Dr. Reddy’s is focusing on a pipeline of complex drugs, including GLP-1 (such as Semaglutide) as well as biosimilars and consumer care to offset the loss of exclusivity for its blockbuster drug Revlimid next year, a top executive said.
As gRevlimid, the drug that has been the biggest growth driver for the company in recent years, nears its patent expiry in January 2026, the pharma major has additional growth drivers in place to continue the momentum, Erez Israeli, CEO, Dr. Reddy’s, said. Israeli was speaking at a press briefing post the company’s Q3FY25 results.
Record quarterly revenue
The pharma major posted its highest ever quarterly results and Ebitda this quarter on the back of its recently acquired nicotine replacement therapy (NRT) portfolio, whose acquisition from Haleon plc it completed in September.
Its revenue from operations came in at ₹8,358.6 crore, a 16% y-o-y jump from ₹7,214.8 crore posted in the same period in the previous year. Excluding the NRT portfolio, its underlying year-on-year growth was 7.5%. The company announced a 2% year-on-year increase in consolidated profit after tax (PAT) to ₹1,413.3 crore Q3FY25 from ₹1,378.9 crore in Q3FY24.
The company’s Q3FY25 growth was largely driven by revenues from the NRT portfolio, as well as revenues from the India business and emerging markets.
Its North America revenues grew 1% year-on-year and declined 9% quarter-on-quarter to ₹3,383 crore. Volume growth coupled with new product launches and favourable forex was offset by price erosion on a y-o-y basis. The sequential decline was largely on account of lower sales of certain products including Lenalidomide, the firm said.
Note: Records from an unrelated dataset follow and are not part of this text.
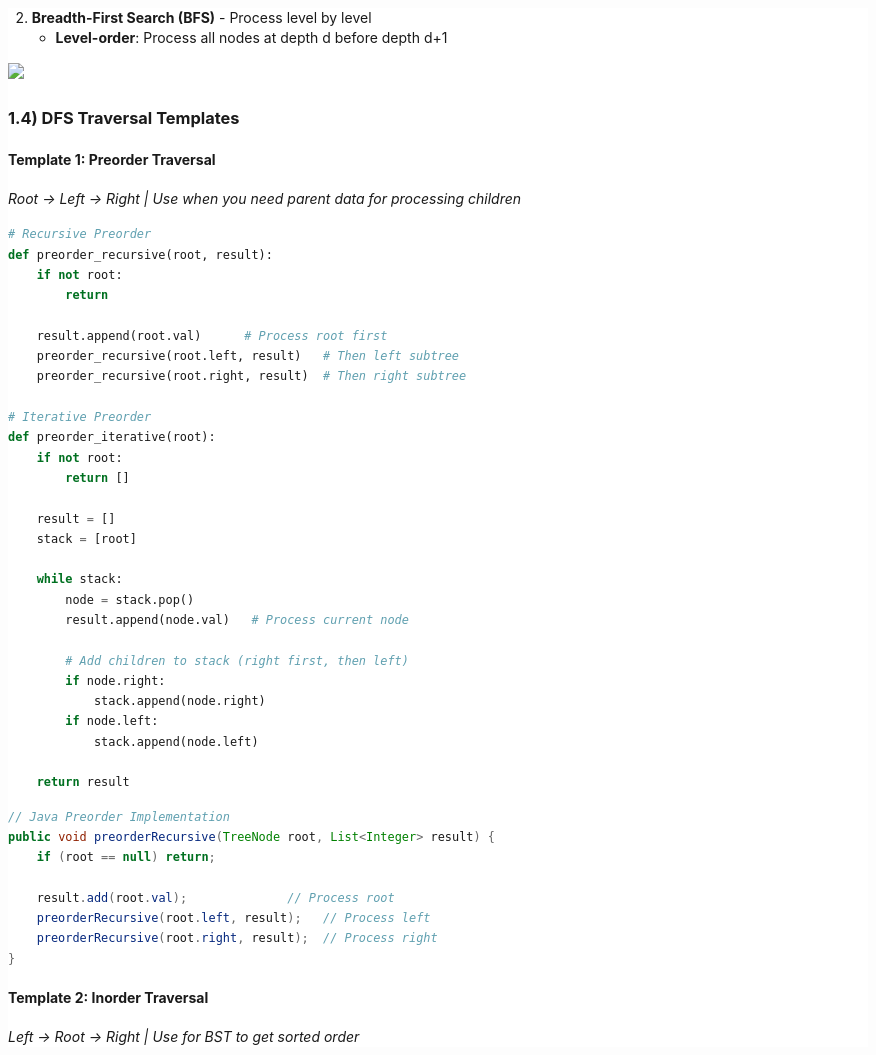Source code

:2. **Breadth-First Search (BFS)** - Process level by level
   - **Level-order**: Process all nodes at depth d before depth d+1

<img src="https://github.com/yennanliu/CS_basics/blob/master/doc/pic/tree_traverse.png" width="600">

### 1.4) DFS Traversal Templates

#### **Template 1: Preorder Traversal**
*Root → Left → Right | Use when you need parent data for processing children*

```python
# Recursive Preorder
def preorder_recursive(root, result):
    if not root:
        return
    
    result.append(root.val)      # Process root first
    preorder_recursive(root.left, result)   # Then left subtree
    preorder_recursive(root.right, result)  # Then right subtree

# Iterative Preorder  
def preorder_iterative(root):
    if not root:
        return []
    
    result = []
    stack = [root]
    
    while stack:
        node = stack.pop()
        result.append(node.val)   # Process current node
        
        # Add children to stack (right first, then left)
        if node.right:
            stack.append(node.right)
        if node.left:
            stack.append(node.left)
    
    return result
```

```java  
// Java Preorder Implementation
public void preorderRecursive(TreeNode root, List<Integer> result) {
    if (root == null) return;
    
    result.add(root.val);              // Process root
    preorderRecursive(root.left, result);   // Process left
    preorderRecursive(root.right, result);  // Process right
}
```

#### **Template 2: Inorder Traversal**
*Left → Root → Right | Use for BST to get sorted order*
The company is focusing on three types of businesses in addition to growth in generics—consumer care, biologics, and innovation-led products. “In addition to growing the generics business we are primarily going to focus on tough-to-make kind of products where you need to crack relatively more complex science, and primarily on the GLP-1 products,” Israeli said.
In the last quarter, the company also completed filing for the biosimilar Denosumab in the US and Europe with partner company Alvotech. Dr Reddy’s is expecting approvals from the US in 12 months and from Europe in about 14-16 months, Israeli said.
The India business saw a revenue growth of 14% year-on-year in Q3, at ₹1,346 crore, led by revenues from the vaccine portfolio (in-licensed from Sanofi), new product launches as well as price increases, partially offset by lower volume pick-up in certain brands in cardiac and gastro-intestinal therapy areas, the company said.
While the pharma major’s India business performed largely in line with expectations, the company’s overall numbers missed analyst estimates, Amey Chalke, pharma research analyst at JM Financial Institutional Securities told Mint. “Dr Reddy’s numbers have slightly missed our estimates as Revlimid sales booked [this] quarter were lesser than expectation—there was a $50 million QoQ drop in US sales which is the key reason for the miss versus our expectation of $30 million drop,” he said.
“We expect the company to provide more clarity on US sales run rate in coming quarters as well as key launches like Semaglutide, Abatacept, Denosumab and Iron sucrose,” Chalke added.
The company beat Bloomberg estimates, which pegged consolidated revenue at ₹8,186 crore, although the PAT dipped below estimates.
On Thursday, Dr. Reddy’s Labs share price ended at ₹1,289.35, down 0.5% on the BSE.